> Source extract:
▼

The proposed new clause would also introduce a substantial change to our sentencing framework by increasing the magistrates’ ability to impose actual prison time, which is currently six months for consecutive offences. Under custody plus, 26 weeks will be the maximum figure, which is the same. When magistrates’ courts assess that the defendant would be likely, if convicted, to require a heavier sentence than they are empowered to give, they can direct cases to the Crown Court. As I said in response to the previous amendment, they also have the power to commit a defendant for sentence to the Crown Court.

The proposed new clause would also allow these sentences to be suspended. That is unnecessary. As the law stands, consecutive sentences may be suspended anyway, but in case anyone had forgotten, we have just debated the wider issue of the offences for which sentence may be suspended.

I pause briefly to pay tribute to the work of the magistrates. All Members of the Committee, on whatever side they sit, know that magistrates play a vital role. They deal with 95 per cent of all criminal cases, either in the adult court or in the youth court. My noble friend Lord Hunt mentioned the 30,000 magistrates who serve voluntarily, giving their time freely in the name of public service and with commitment and dedication. I am sure that, in paying tribute to them, I do so on behalf of the whole Committee.

The Minister makes it sound as though I just made a major attack on the magistracy. That is surely not the case. I do not need to say all the things that the noble Lord has said about the magistrates for it to be absolutely clear that we on this side of the Committee are sterling supporters of the magistracy, and have been since time immemorial.

I confess that I had not understood that the clause had custody plus in mind. The whole basis of the Minister’s response to me is that custody plus is a policy that is still up and running, and that the Government intend to implement as soon as possible. That, as I understand it, is the tenor of his response.

Let me make the position clear. It is on the statute book. It needs to be brought up to date with the present legislation, but, as I think I said in response to the last amendment, we have no immediate intention of bringing it in. I certainly do not want to mislead the Committee on that.

In that case, why is custody plus the main reason for opposing my amendment?

It is certainly a reason, because one day custody plus may be brought in. Another reason is that we do not believe that the magistrates’ powers should be given to pass a sentence of up to 65 weeks’ custody. I hope that that was clear from our objection to the noble Lord’s last amendment to raise the maximum sentence for a single offence from six months. Everyone knows that the maximum sentence that the magistrates can impose for however many offences they deal with is a total of 12 months; in other words, 52 weeks.

So the real reason is not custody plus; it is because the Minister thinks that more people would be sent to prison as a result of our amendment.

On this rather less dramatic but more nuanced amendment, as the noble Lord described it, we have more than one reason for objecting to it.

I would hope that the noble Lord, Lord Henley, heard me, but if he did not, let me repeat myself. Our reasons were based on custody plus, which we think this would absolutely destroy if it were ever brought in. There more likely would be a complete custodial element and no licence element. The whole point is to have a licence period after custody. In addition, it would—as it were, by the back door—increase the amount of time that the magistrates are entitled to send someone to prison for.

I must admit, I find myself in a state of deep occlusion. I believe that the only way that I can clear it is by testing the opinion of the House.

Clause 20 agreed to.

Clause 21 [Credit for period of remand on bail: terms of imprisonment and detention]:

On Question, Whether Clause 21 shall stand part of the Bill?

▲

> Dataset extract:
▼

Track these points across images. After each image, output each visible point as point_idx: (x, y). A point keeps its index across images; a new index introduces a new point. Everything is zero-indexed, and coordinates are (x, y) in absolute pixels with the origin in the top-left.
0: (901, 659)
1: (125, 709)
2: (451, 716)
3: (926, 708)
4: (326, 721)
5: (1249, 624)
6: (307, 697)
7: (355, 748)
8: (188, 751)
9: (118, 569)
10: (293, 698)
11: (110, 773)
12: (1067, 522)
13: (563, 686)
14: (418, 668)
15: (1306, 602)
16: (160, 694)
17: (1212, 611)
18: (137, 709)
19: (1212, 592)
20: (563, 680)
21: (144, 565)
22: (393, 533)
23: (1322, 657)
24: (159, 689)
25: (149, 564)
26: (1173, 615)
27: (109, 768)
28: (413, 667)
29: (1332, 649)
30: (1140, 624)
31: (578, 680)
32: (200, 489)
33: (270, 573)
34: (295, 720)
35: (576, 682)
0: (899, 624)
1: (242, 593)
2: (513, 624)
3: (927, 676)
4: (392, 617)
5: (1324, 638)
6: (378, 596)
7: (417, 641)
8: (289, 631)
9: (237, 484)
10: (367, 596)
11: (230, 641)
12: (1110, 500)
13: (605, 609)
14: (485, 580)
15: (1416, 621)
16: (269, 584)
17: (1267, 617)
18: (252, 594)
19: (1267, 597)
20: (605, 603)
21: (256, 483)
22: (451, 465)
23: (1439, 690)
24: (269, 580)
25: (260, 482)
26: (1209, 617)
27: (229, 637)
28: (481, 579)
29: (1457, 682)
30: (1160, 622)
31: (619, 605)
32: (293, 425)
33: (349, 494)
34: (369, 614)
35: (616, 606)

▲
▼

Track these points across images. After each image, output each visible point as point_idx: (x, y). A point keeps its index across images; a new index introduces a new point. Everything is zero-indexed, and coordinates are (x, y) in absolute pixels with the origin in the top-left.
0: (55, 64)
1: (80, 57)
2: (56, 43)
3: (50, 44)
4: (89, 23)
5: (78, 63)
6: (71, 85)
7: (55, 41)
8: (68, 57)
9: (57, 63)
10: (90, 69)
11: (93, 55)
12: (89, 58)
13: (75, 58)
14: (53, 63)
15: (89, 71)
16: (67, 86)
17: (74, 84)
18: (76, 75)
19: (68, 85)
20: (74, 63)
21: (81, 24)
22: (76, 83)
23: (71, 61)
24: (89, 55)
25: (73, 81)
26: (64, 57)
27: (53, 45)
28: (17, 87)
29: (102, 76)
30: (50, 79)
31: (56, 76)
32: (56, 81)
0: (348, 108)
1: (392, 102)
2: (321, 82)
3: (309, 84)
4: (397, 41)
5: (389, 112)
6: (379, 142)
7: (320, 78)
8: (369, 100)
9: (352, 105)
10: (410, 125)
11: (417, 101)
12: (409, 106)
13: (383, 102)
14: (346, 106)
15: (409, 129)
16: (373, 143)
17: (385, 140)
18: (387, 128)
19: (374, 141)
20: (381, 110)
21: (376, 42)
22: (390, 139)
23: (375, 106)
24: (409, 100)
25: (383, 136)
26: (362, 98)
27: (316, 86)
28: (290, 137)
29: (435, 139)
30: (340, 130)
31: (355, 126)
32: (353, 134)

▲
▼

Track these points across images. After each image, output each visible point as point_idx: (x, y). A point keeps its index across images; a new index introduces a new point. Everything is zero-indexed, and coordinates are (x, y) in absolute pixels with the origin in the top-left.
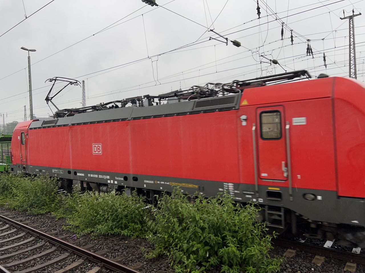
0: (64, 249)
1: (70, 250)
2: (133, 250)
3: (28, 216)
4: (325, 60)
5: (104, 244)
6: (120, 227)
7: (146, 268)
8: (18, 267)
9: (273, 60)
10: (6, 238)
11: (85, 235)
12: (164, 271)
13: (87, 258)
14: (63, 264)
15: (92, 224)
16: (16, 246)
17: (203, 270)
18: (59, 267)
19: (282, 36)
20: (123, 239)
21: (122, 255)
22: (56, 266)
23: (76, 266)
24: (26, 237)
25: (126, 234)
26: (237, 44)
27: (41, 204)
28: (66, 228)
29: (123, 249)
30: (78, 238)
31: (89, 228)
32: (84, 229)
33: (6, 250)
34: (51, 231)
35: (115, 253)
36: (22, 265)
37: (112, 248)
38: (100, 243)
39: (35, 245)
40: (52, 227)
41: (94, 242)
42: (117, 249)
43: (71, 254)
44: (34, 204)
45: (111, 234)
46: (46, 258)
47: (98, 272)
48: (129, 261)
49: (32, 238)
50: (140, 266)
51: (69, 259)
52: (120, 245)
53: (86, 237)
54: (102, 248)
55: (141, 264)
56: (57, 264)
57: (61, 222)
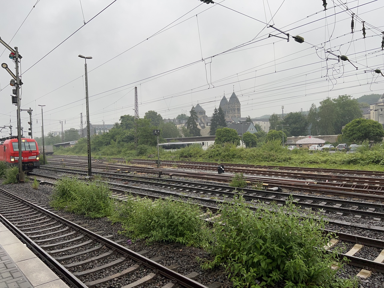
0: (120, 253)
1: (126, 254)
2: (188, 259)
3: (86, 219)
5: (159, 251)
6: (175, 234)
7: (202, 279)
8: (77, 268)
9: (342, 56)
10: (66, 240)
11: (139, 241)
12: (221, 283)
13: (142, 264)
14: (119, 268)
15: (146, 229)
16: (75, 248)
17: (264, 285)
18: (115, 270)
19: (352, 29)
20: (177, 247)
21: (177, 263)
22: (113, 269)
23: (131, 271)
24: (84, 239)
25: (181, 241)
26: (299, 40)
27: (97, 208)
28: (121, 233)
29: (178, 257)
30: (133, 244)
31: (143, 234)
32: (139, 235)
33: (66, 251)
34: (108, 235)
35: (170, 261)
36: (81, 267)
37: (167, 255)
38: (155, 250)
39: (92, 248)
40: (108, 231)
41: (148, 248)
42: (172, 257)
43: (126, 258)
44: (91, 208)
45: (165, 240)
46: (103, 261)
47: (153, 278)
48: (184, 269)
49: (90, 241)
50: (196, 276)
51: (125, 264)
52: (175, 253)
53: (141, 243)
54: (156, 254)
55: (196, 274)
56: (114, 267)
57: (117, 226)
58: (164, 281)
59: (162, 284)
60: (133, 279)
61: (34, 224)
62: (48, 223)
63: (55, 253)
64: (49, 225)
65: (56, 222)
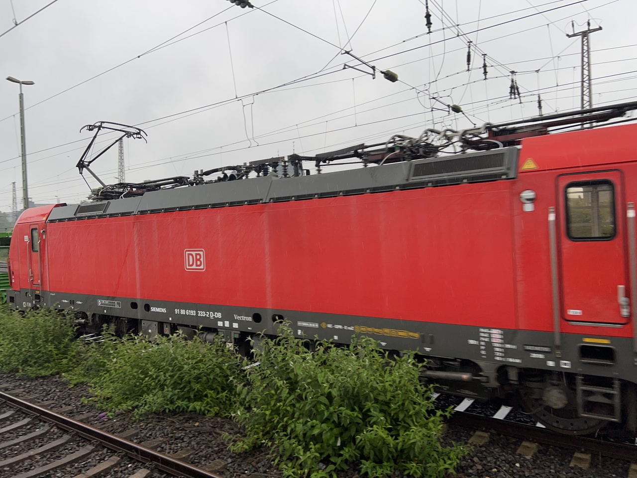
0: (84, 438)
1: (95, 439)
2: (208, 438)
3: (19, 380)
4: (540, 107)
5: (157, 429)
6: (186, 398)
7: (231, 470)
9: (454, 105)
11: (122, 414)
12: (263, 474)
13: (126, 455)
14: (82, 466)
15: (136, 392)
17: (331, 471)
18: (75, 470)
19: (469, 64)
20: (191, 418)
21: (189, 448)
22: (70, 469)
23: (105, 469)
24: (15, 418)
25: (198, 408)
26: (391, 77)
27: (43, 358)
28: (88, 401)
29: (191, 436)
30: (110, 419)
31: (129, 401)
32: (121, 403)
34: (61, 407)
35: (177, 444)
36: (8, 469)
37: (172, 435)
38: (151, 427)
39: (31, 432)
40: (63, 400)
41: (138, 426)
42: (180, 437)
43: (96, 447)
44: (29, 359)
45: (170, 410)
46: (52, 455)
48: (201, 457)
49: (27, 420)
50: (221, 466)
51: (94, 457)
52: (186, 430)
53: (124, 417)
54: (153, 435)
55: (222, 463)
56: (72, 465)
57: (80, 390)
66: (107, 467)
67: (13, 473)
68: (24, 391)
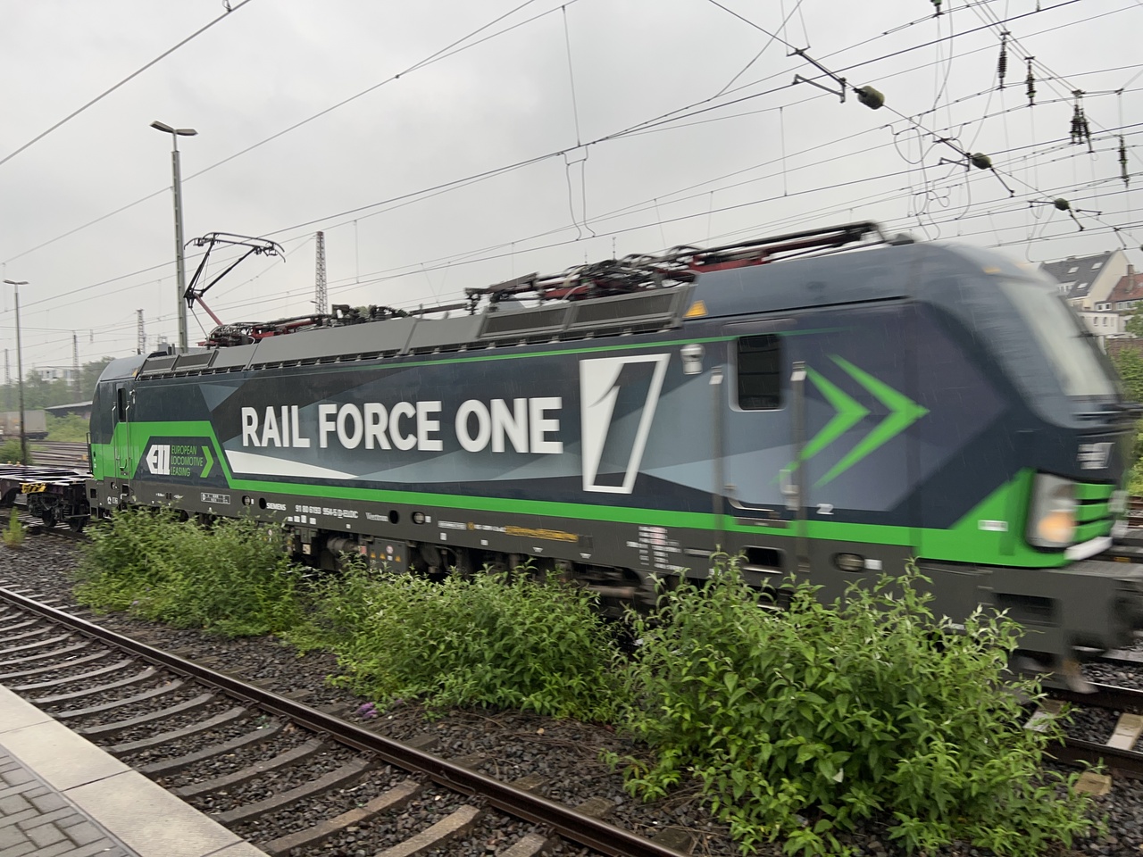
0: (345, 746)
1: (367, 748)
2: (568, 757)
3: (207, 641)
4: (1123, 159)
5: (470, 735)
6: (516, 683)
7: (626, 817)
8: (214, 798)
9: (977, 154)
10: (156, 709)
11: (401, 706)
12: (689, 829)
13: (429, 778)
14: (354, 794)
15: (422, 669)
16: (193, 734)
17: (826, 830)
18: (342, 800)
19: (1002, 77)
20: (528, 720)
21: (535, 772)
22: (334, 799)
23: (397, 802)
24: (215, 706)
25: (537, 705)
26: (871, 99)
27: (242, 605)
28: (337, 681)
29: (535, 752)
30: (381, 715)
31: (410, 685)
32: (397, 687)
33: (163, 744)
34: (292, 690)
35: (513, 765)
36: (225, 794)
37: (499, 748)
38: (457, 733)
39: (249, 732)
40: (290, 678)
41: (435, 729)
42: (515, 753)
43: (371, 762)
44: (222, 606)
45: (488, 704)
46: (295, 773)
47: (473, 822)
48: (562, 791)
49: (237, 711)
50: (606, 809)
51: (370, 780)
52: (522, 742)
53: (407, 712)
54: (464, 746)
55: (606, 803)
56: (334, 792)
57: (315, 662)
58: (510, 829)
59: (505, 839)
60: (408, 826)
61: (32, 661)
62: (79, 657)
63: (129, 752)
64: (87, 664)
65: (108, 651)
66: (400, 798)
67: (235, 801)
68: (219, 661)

▲

> What to work on:
1. In the debate transcript, what share of all criminal cases do magistrates deal with?
2. State whether each statement agrees with the debate transcript, answering yes or no and quoting the deciding words: (a) Under custody plus, the maximum figure is 26 weeks. (b) The Government intends to bring custody plus in immediately. (c) The total maximum sentence magistrates can impose, however many offences they deal with, is 12 months.
The records have no connection to the debate transcript.

> Results:
1. 95 per cent

2.
(a) Yes: "Under custody plus, 26 weeks will be the maximum figure"
(b) No: "we have no immediate intention of bringing it in"
(c) Yes: "the maximum sentence that the magistrates can impose for however many offences they deal with is a total of 12 months"